Zander, Boston Phil Youths wrap season with rousing American program
Mokoto Ozone performed Rhapsody in Blue with Benjamin Zander and the Boston Philharmonic Youth Orchestra Sunday at Symphony Hall.
The season finale of the Boston Philharmonic Youth Orchestra, led by Benjamin Zander with soloist Makoto Ozone, filled Symphony Hall with an ambitious program of American composers Sunday night.
The concert began with John Harbison’s concise 1985 work Remembering Gatsby (Foxtrot for Orchestra), inspired by F, Scott Fitzgerald’s novel. The opening is bold and declamatory, with a steely orchestration of high strings and brass, evoking the green light at the end of Daisy’s dock.
The young musicians caught the foxtrot’s swing immediately and moved as one to create a dynamic jazz atmosphere. The percussion was steady and kept in scale while the strings punctuated the texture with tasteful glissandos and trills. The brass section balanced with straight mutes, infusing the piece with a jovial feeling that carried through to the end.
Gershwin’s Rhapsody in Blue followed in a reading that felt wholly reinvented by Zander (conducting from a seated position due to an injured foot) and jazz pianist Makoto Ozone.
In the familiar work’s cadenza sections, Ozone freely improvised, weaving in themes of Gershwinand reimagining them in a bluesy idiom. The reading departed significantly from a typical performance, yet the young musicians were fully attentive partners, matching Ozone’s interpretive choices. The conductor and pianist built to a climactic finish in the final pages, cultivating a unified sound that energized the hall.
The BPYO players showed maturity and professionalism in this challenging interpretation. The famous opening clarinet solo was delivered with clean precision, and the brass handled Gershwin’s intricate writing with ease.
Ozone followed the Gershwin with two encores: a short but swagger-filled jazz improvisation with bassist Madalena Kozol, and a poignant rendition of Oscar Peterson’s Hymn to Freedom.
Aaron Copland’s Symphony No. 3 closed the evening. That a youth ensemble would tackle such a substantial work is itself notable, in this first (and it seems, last) performance for either Boston Philharmonic orchestra.
Copland’s symphony is extremely challenging, demanding sustained focus and tight coordination to capture the rhythmic complexities, deceptively simple lyricism and roaring fortissimos. Zander shaped the opening movement’s overlapping melodic lines with seamless cohesion, each line emerging naturally from the dense texture.
The Allegro molto second movement was stirring, played with bite and confidence. Zander beckoned for more, encouraging the orchestra to emphasize the constant timbral shifts.
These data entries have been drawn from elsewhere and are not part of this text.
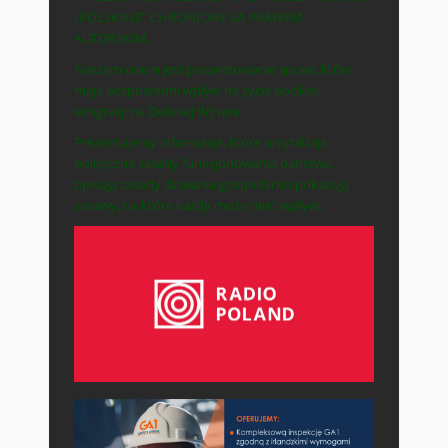
„POLSKA-IE” CHRONIONE SĄ PRAWEM
AUTORSKIM.
Naszym celem jest prezentowanie spraw, które
mają bezpośredni wpływ na życie polskiej
emigracji na Zielonej Wyspie.
Prezentujemy informacje, które przybliżają
polityczne zasady funkcjonowania państwa,
opisują zasady działania gospodarki i pokazują
sprawy, na które każdy może mieć wpływ.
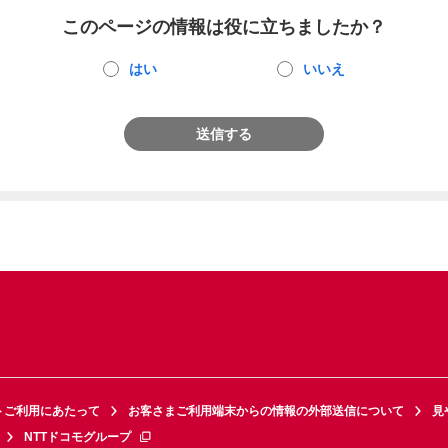
このページの情報は役に立ちましたか？
はい
いいえ
送信する
トご利用にあたって
お客さまご利用端末からの情報の外部送信について
見
NTTドコモグループ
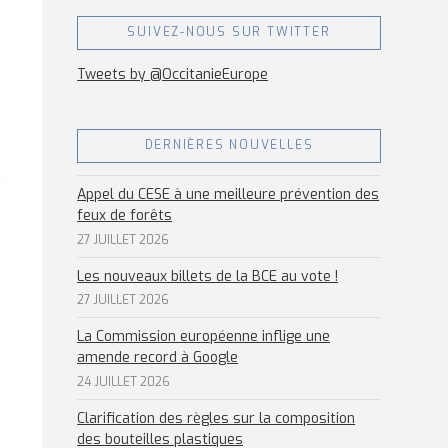
SUIVEZ-NOUS SUR TWITTER
Tweets by @OccitanieEurope
DERNIÈRES NOUVELLES
Appel du CESE à une meilleure prévention des
feux de forêts
27 JUILLET 2026
Les nouveaux billets de la BCE au vote !
27 JUILLET 2026
La Commission européenne inflige une
amende record à Google
24 JUILLET 2026
Clarification des règles sur la composition
des bouteilles plastiques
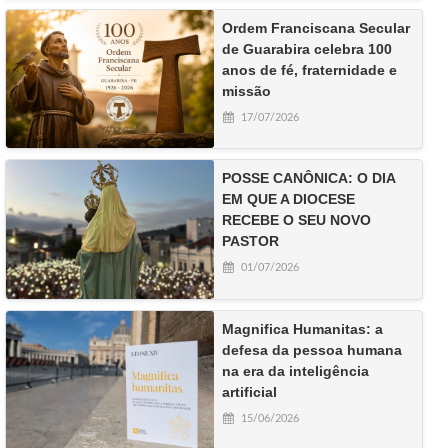
Ordem Franciscana Secular
de Guarabira celebra 100
anos de fé, fraternidade e
missão
17/07/2026
POSSE CANÔNICA: O DIA
EM QUE A DIOCESE
RECEBE O SEU NOVO
PASTOR
01/07/2026
Magnifica Humanitas: a
defesa da pessoa humana
na era da inteligência
artificial
15/06/2026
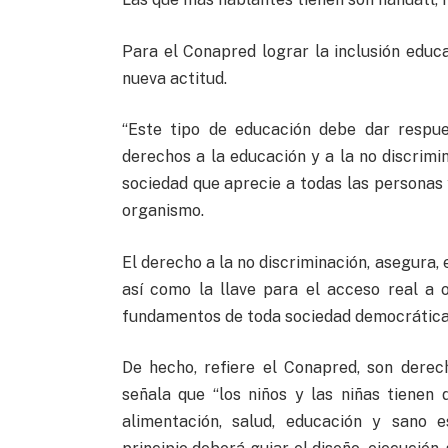
Para el Conapred lograr la inclusión educa
nueva actitud.
“Este tipo de educación debe dar respue
derechos a la educación y a la no discrimi
sociedad que aprecie a todas las personas 
organismo.
El derecho a la no discriminación, asegura, 
así como la llave para el acceso real a
fundamentos de toda sociedad democrática
De hecho, refiere el Conapred, son derec
señala que “los niños y las niñas tienen
alimentación, salud, educación y sano e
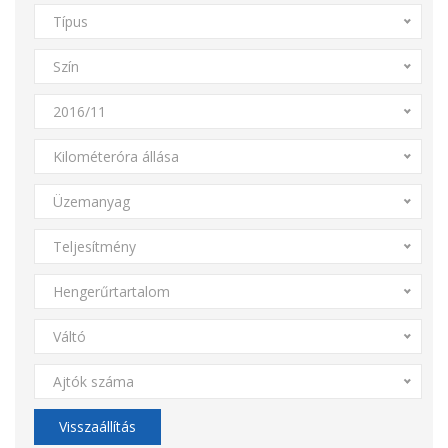
Típus
Szín
2016/11
Kilométeróra állása
Üzemanyag
Teljesítmény
Hengerűrtartalom
Váltó
Ajtók száma
Visszaállítás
This movement can invite chaos, but the players remained rhythmically locked and focused.
The most impressive playing of the evening came in the slow movement, where the strings developed the first movement’s theme contrapuntally, with support from brass and percussion. The exposed counterpoint left no room for textural blur or wavering intonation, and the young musicians maintained absolute clarity.
The famous Fanfare for the Common Man, which opens the fourth movement, arrived stately and polished. The string section navigated the symphony’s grueling syncopations with dedication, and their effort paid off as the orchestra coursed through the closing pages with joyful splendor.
As an encore, the orchestra offered “Nimrod” from Elgar’s Enigma Variations—a piece traditionally played as a tribute and farewell. With one season remaining before the Boston Philharmonic’s planned closure in June 2027, the choice took on particular resonance.